A half hour earlier there had been nothing else on my mind, but Sharasa—such influences can be distracting.
He stared at me from the opposite end of the table. “I am Akim,” he said. “This is my valley.”
“And I am Kerbouchard, a soldier.”
“Bah!” he sneered. “There are no soldiers now! In my young days—”
“In your young days,” I said, “the soldiers were no better than now. I will share your food and wine, my friend, but do not think I am one of your goats, or one of those sheep you call men. I am as good a man as you are, or ever were.”

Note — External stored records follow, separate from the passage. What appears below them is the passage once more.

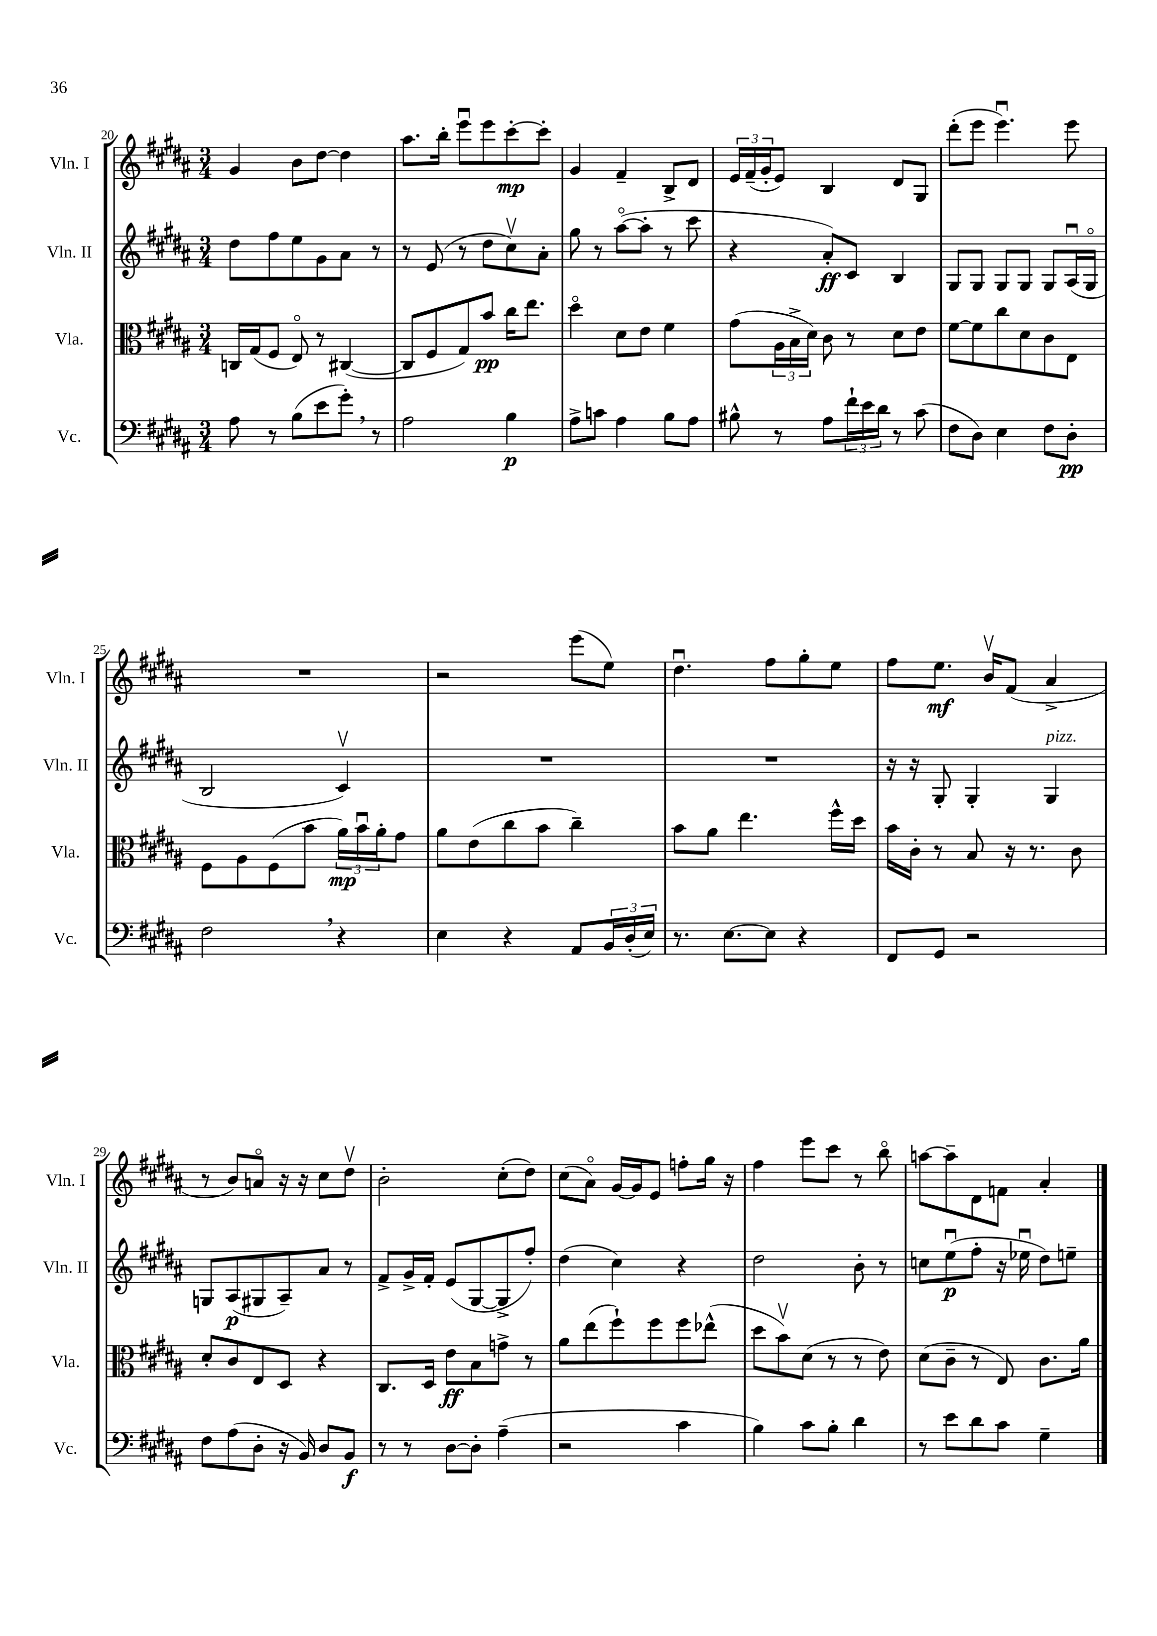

**kern	**kern	**kern	**kern
*staff4	*staff3	*staff2	*staff1
*clefF4	*clefC3	*clefG2	*clefG2
*k[f#c#g#d#a#]	*k[f#c#g#d#a#]	*k[f#c#g#d#a#]	*k[f#c#g#d#a#]
*M3/4	*M3/4	*M3/4	*M3/4
8A#	16C	8dd#	4g#
.	(16G#	.	.
8r	8F#	8ff#	.
(8B	8Eo)	8ee	8b
8e	8r	8g#	[8dd#
8g#')	([4C#	8a#	4dd#]
8r	.	8r	.
=	=	=	=
2A#	8C#]	8r	8.aa#
.	8F#	(8e	.
.	.	.	16bb'
.	8G#)	8r	8eeeu
.	8b	8dd#	8eee
4B	16cc#	8cc#v)	[8ccc#'
.	8.ee	.	.
.	.	8a#'	8ccc#']
=	=	=	=
8A#^	4dd#o	8gg#	4g#
8c	.	8r	.
4A#	8d#	([8aa#o	4f#~
.	8e	8aa#']	.
8B	4f#	8r	8B^
8A#	.	8ccc#	8d#
=	=	=	=
8B#^^	(8g#	4r	24e
.	.	.	(24f#~
.	.	.	24g#'
8r	24A#	.	8e)
.	24B^	.	.
.	24d#)	.	.
8A#	8c#	8a#')	4B
24f#`	8r	8c#	.
24e	.	.	.
24d#	.	.	.
8r	8d#	4B	8d#
(8c#	8e	.	8G#
=	=	=	=
8F#	[8f#	8G#	(8ddd#'
8D#)	8f#]	8G#	8eee
4E	8cc#	8G#	4.eeeu)
.	8d#	8G#	.
8F#	8c#	8G#	.
8D#'	8E	(16A#u	8eee
.	.	16G#o	.
=	=	=	=
2F#	8F#	2B	2.r
.	8A#	.	.
.	(8F#	.	.
.	8b	.	.
4r	24a#)	4c#v)	.
.	24bu	.	.
.	24a#'	.	.
.	8g#	.	.
=	=	=	=
4E	8a#	2.r	2r
.	(8e	.	.
4r	8cc#	.	.
.	8b	.	.
8AA#	4cc#~)	.	(8eee
24BB	.	.	8ee)
(24D#'	.	.	.
24E)	.	.	.
=	=	=	=
8.r	8b	2.r	4.dd#u
.	8a#	.	.
[8.E	.	.	.
.	4.ee	.	.
8E]	.	.	8ff#
4r	.	.	8gg#'
.	16ff#^^	.	8ee
.	16dd#	.	.
=	=	=	=
8FF#	16b	16r	8ff#
.	16c#'	16r	.
8GG#	8r	8G#'	8.ee
2r	8B	4G#'	.
.	.	.	16bv
.	16r	.	(8f#
.	8.r	.	.
.	.	4G#	4a#^
.	8c#	.	.
=	=	=	=
8F#	8d#'	8G	8r
(8A#	8c#	(8A#	8b)
8D#'	8E	8G#	8ao
16r	8D#	8A#~)	16r
16BB)	.	.	16r
8D#	4r	8a#	8cc#
8BB	.	8r	8dd#v
=	=	=	=
8r	8.C#	8f#^	2b'
8r	.	16g#^	.
.	16D#	16f#'	.
[8D#	8e	(8e	.
8D#']	8B	[8G#	.
(4A#~	8g^	8G#^]	(8cc#'
.	8r	8ff#')	8dd#)
=	=	=	=
2r	8a#	(4dd#	(8cc#
.	(8ee	.	8a#o)
.	8ff#`)	4cc#)	[16g#
.	.	.	16g#]
.	8ff#	.	8e
4c#	8ff#	4r	8ff'
.	(8ee-^^	.	16gg#
.	.	.	16r
=	=	=	=
4B)	8dd#	2dd#	4ff#
.	8bv)	.	.
8c#	(8d#	.	8eee
8B'	8r	.	8ccc#
4d#	8r	8b'	8r
.	8e)	8r	8bbo
=	=	=	=
8r	(8d#	8cc	[8aa
8e	8c#~	(8eeu	8aa~]
8d#	8r	8ff#'	8d#
8c#	8E)	16r	8f
.	.	16ee-u	.
4G#~	8.c#	8dd#)	4a#'
.	.	8ee~	.
.	16a#	.	.
==	==	==	==
*-	*-	*-	*-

He glared at me, furious. He liked me not one bit, and I liked him no more, nor was I to be put upon by boasting. I could match him, lie for lie, boast for boast. It was true I was no soldier, although trained in arms. My blade had been blooded as a good blade must be, yet at such a time the truth is only for those lackin
g imagination. If it was war he wanted, I would match him war for war, battle for battle, and lie the better as I was the better read.
Reaching across the table, I took the mug from in front of him and shoved mine at him. “You would poison me,” I said, “before you would try me with a sword. I trust you not at all.”
He tore meat from the slab of mutton before me, but taking out my dagger, I cut thin slices from mine, letting him appreciate its razor-edge.
He drank with me, eating some of the bread, but my eyes were busy. These were no simple shepherds, but thieves when opportunity offered. No doubt this place had seen the spilled blood of many an innocent traveler, but I would not be among them.
Akim had the look of a seasoned campaigner, and he would be a dangerous man in battle, but such as he would not be turned aside by soft words. Such as he would kill those who submit, respect only those dangerous to them.
My seat, purposely taken, allowed me to watch the door, and no one could come up behind me. Akim had noticed this, and there was surly respect in his eyes.
Sharasa brought more food, a bowl of fruit and some choicer slices of meat. She walked away from me swaying her hips, and Akim swore at her. She flipped a corner of her skirt at him, and he half started from his seat.
“She’s a likely girl,” I said. “Have you found a man for her?”
There was a glassy look to his eyes when she stared back at me. “I will kill the man who touches her.”
I grinned at him, cheerful with filling my stomach. “Is that what the sheep are afraid of? Well, it does not frighten me. She would be worth it. And as for the killing, two can play that game.”
“When you finish eating, get out of here.”
“You mean you have decided against robbing me? Better think again. That’s a fine horse out there.” My dagger slid into my hand, and again I cut a paper-thin slice from the roast. “You might be able to get it, and then again, you might not.”
Sharasa returned with a pitcher of cold goat’s milk. I could see the sweat on the sides of the pitcher. She had taken this from a well or a cave.